In computer terminology, polymorphic code is code that uses a polymorphic engine to mutate while keeping the original algorithm intact. That is, the code changes itself each time it runs, but the function of the code (its semantics) will not change at all. For example, 1+3 and 6-2 both achieve the same result while using different code. This technique is sometimes used by computer viruses, shellcodes and computer worms to hide their presence.
Encryption is the most common method to hide code. With encryption, the main body of the code (also called its payload) is encrypted and will appear meaningless. For the code to function as before, a decryption function is added to the code. When the code is executed this function reads the payload and decrypts it before executing it in turn.

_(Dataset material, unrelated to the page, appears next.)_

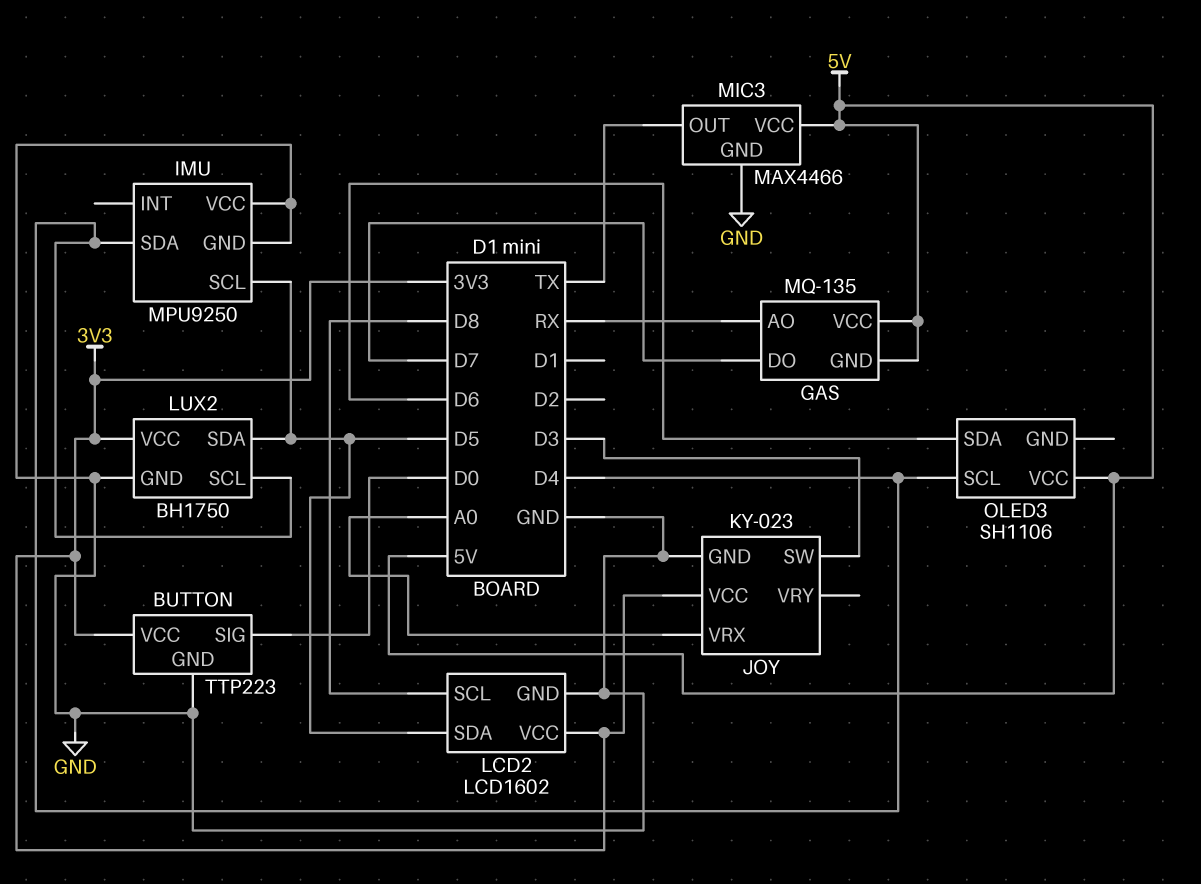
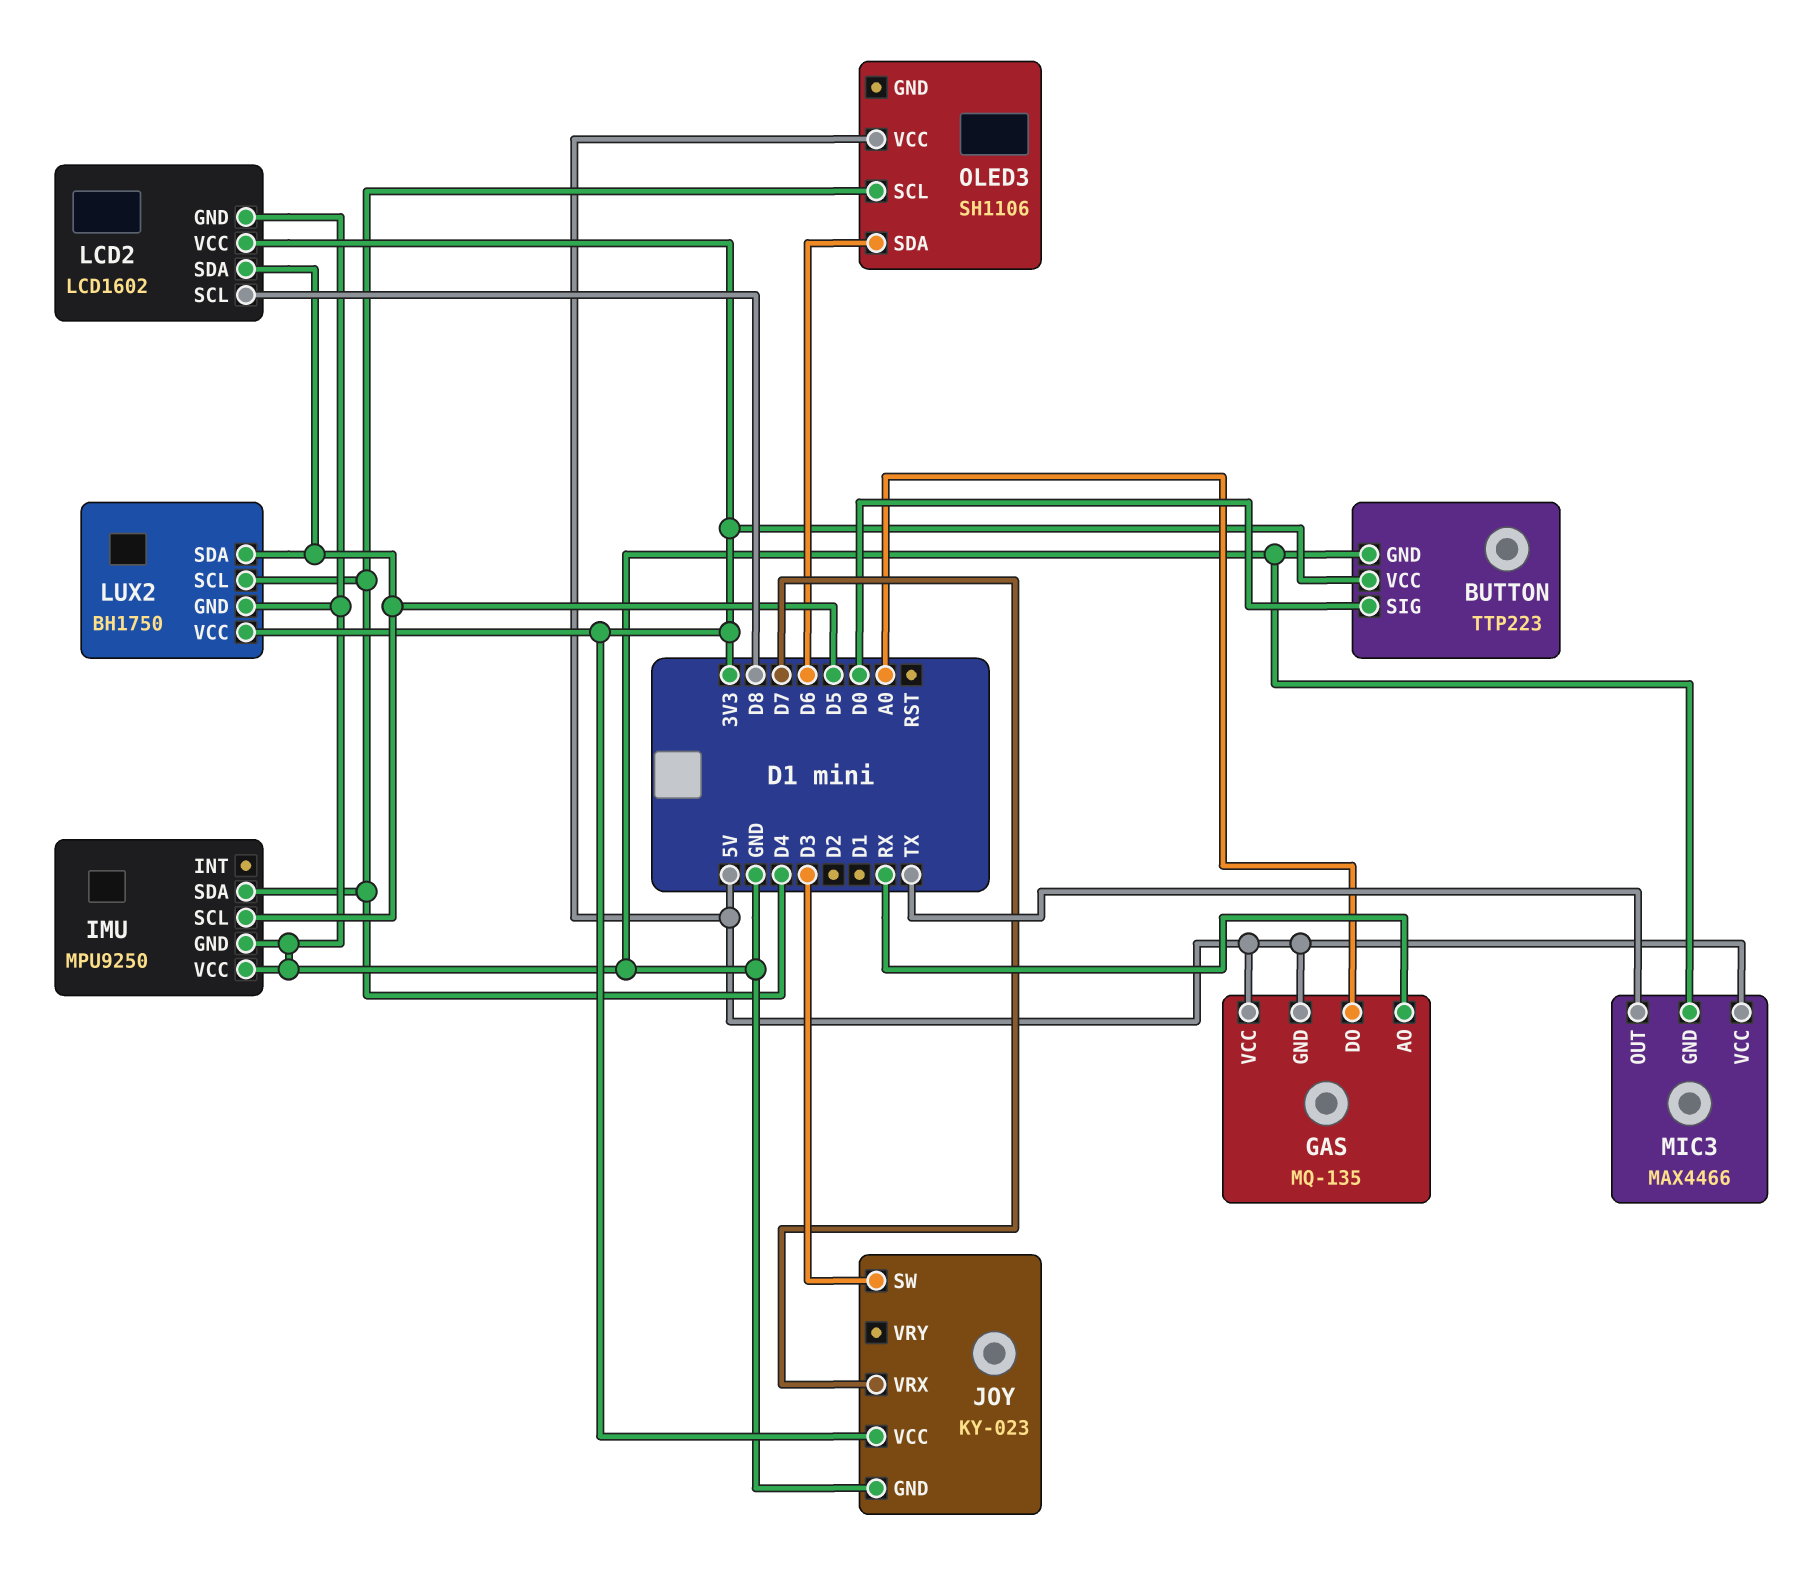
GAS pin DO: D7 -> A0
JOY pin VRX: A0 -> D7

Encryption alone is not polymorphism. To gain polymorphic behavior, the encryptor/decryptor pair are mutated with each copy of the code. This allows different versions of some code which all function the same.
Most anti-virus software and intrusion detection systems (IDS) attempt to locate malicious code by searching through computer files and data packets sent over a computer network. If the security software finds patterns that correspond to known computer viruses or worms, it takes appropriate steps to neutralize the threat. Polymorphic algorithms make it difficult for such software to recognize the offending code because it constantly mutates.

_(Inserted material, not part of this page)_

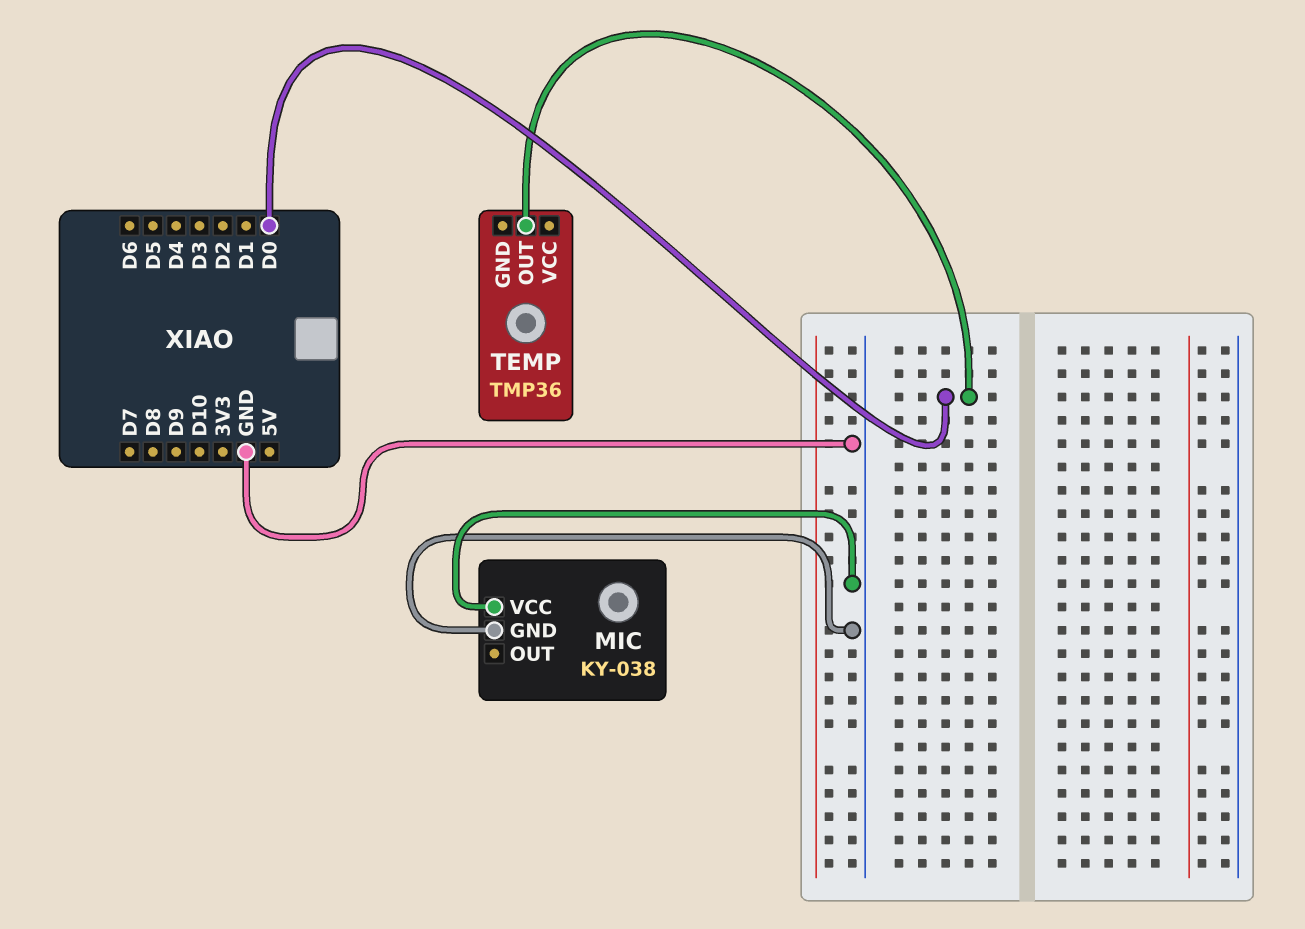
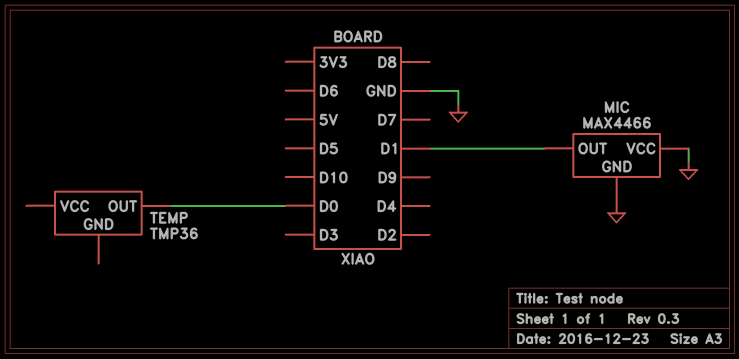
MIC: KY-038 -> MAX4466
MIC pin OUT: none -> D1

Malicious programmers have sought to protect their encrypted code from this virus-scanning strategy by rewriting the unencrypted decryption engine (and the resulting encrypted payload) each time the virus or worm is propagated. Anti-virus software uses sophisticated pattern analysis to find underlying patterns within the different mutations of the decryption engine, in hopes of reliably detecting such malware.

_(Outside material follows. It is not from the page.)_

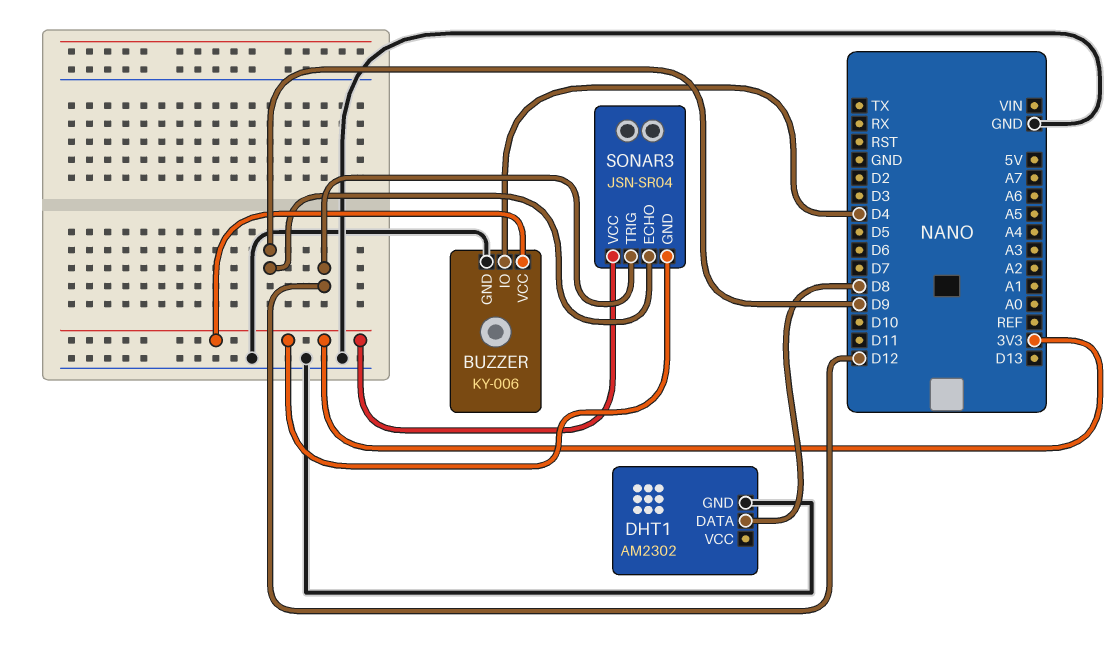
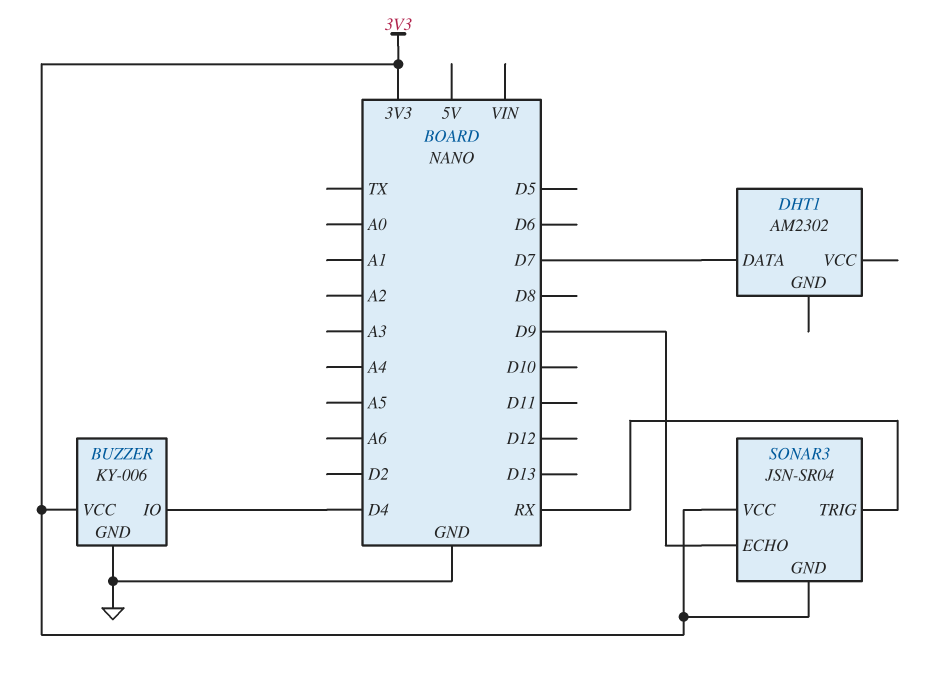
DHT1 pin DATA: D8 -> D7
DHT1 pin GND: GND -> none
SONAR3 pin TRIG: D12 -> RX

Emulation may be used to defeat polymorphic obfuscation by letting the malware demangle itself in a virtual environment before utilising other methods, such as traditional signature scanning. Such a virtual environment is sometimes called a sandbox. Polymorphism does not protect the virus against such emulation, if the decrypted payload remains the same regardless of variation in the decryption algorithm. Metamorphic code techniques may be used to complicate detection further, as the virus may execute without ever having identifiable code blocks in memory that remain constant from infection to infection.